I think I have to move to Australia. I post questions periodically to American lists and responses always seem to be a bit pedantic. Here I get the impression most people are quite laid back and generally less fetishist about this stuff!

Steve


----------



## drew9242 (5/12/09)

steve da sleeve said:


> I think I have to move to Australia. I post questions periodically to American lists and responses always seem to be a bit pedantic. Here I get the impression most people are quite laid back and generally less fetishist about this stuff!
> 
> Steve




Why thankyou, in the end it is simple really. If you worry about everything to much you can do your head in and your beer might improve marginally. So why not take the laid back easy way, and you can still brew better beers then mainstream megaswills, sounds good to me.


----------



## hazz20 (5/12/09)

BribieG said:


> I personally don't bulk prime as I nearly always keg nowadays, but when using the brown PET bottles I have long abandoned the rip-off carb drops. For a quarter of the price and total ease of use and perfect consistency, just pop one of these in each brown bottle and you are sweet.
> 
> View attachment 33611



What size are the PET bottles you guys use? I've only ever used normal glass stubbies with carbo drops. Can you make a straight swap drops for cubes?

Hazz


----------



## harry72 (6/12/09)

Stupid question, but i have been adding the sugar after i have bottled the brew and when i used sugar rather than carb drops they all just frothed over the top. Should i put the sugar in first? Does it really make any difference (i wouldn't think so - apart from the excess frothing and mess!!!!).

Cheers,
Hazwald


----------



## manticle (6/12/09)

Adding before will prevent the frothing.


----------



## bum (6/12/09)

hazz20 said:


> What size are the PET bottles you guys use? I've only ever used normal glass stubbies with carbo drops. Can you make a straight swap drops for cubes?
> 
> Hazz



Never tried it but my understanding is that they don't fit down the narrower necks of glass bottles. The necks of all PET bottles I've come across are pretty comparable.


----------



## harry72 (6/12/09)

manticle said:


> Adding before will prevent the frothing.

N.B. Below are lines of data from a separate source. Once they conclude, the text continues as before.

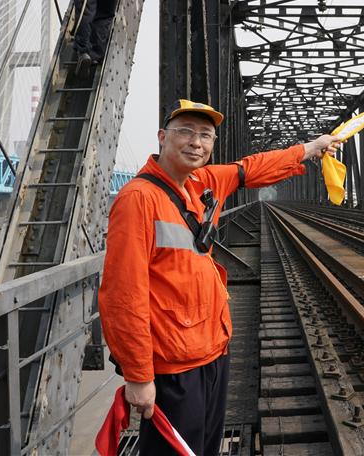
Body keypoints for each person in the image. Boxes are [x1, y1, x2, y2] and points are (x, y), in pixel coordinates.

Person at [98, 99, 341, 456]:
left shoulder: (203, 182)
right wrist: (138, 375)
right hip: (174, 363)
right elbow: (123, 295)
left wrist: (310, 149)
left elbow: (251, 168)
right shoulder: (138, 199)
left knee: (204, 448)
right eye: (185, 132)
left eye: (206, 135)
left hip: (213, 350)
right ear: (162, 137)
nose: (196, 142)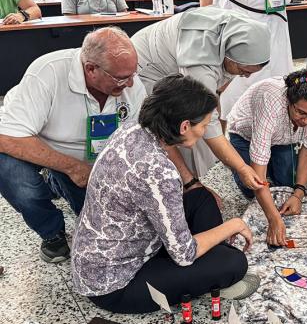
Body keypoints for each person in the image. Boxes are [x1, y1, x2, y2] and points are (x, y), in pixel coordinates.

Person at [72, 75, 258, 313]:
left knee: (201, 198)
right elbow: (184, 253)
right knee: (234, 263)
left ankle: (211, 265)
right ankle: (215, 270)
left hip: (109, 253)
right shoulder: (159, 171)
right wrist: (234, 224)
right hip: (115, 285)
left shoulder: (133, 128)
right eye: (204, 125)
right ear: (184, 127)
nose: (204, 132)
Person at [0, 27, 146, 263]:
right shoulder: (47, 72)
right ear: (91, 69)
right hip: (44, 146)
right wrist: (72, 167)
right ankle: (52, 231)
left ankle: (58, 183)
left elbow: (138, 138)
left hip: (94, 162)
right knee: (10, 171)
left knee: (104, 223)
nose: (130, 84)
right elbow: (7, 138)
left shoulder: (129, 79)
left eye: (132, 75)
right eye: (121, 78)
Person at [131, 6, 271, 179]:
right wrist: (241, 168)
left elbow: (216, 94)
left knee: (202, 136)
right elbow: (208, 120)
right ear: (228, 57)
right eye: (243, 70)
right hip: (149, 68)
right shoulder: (200, 59)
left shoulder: (240, 35)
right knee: (180, 132)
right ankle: (186, 185)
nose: (246, 76)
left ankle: (199, 181)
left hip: (178, 65)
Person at [199, 0, 307, 130]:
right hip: (237, 19)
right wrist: (208, 18)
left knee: (278, 88)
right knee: (230, 94)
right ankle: (221, 147)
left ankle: (271, 142)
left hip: (276, 23)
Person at [228, 68, 307, 246]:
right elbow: (258, 174)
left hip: (285, 138)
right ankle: (233, 156)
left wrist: (299, 192)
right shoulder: (270, 100)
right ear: (289, 101)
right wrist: (274, 219)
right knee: (250, 187)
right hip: (244, 135)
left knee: (286, 186)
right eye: (301, 112)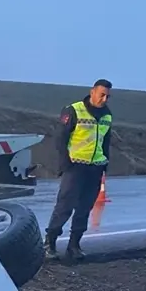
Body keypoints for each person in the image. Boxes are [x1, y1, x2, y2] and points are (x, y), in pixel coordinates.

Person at [45, 79, 113, 261]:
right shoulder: (74, 110)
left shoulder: (107, 115)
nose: (104, 99)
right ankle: (49, 243)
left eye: (107, 96)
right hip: (75, 167)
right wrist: (65, 163)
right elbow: (60, 139)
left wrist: (105, 163)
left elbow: (106, 142)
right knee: (65, 206)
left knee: (84, 209)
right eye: (102, 95)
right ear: (92, 92)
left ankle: (74, 245)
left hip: (95, 168)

Thanks Manticle- had a feeling that was the case, but wasn't sure if putting the sugar in first would just cause frothing whilst filling.

Cheers,
Hazwald


----------



## Bribie G (6/12/09)

For some amazing industrial reason, all PET bottles seem to have the same opening size that will take a sugar cube exactly. Glass tallie or stubbies will need normal sugar or bulk priming.


----------



## Pete2501 (7/12/09)

manticle said:


> Adding before will prevent the frothing.



Quoted for truth. 

:lol: I found this out the hard way the first time I bottled. I thought it was normal and kept going. Fun times.


----------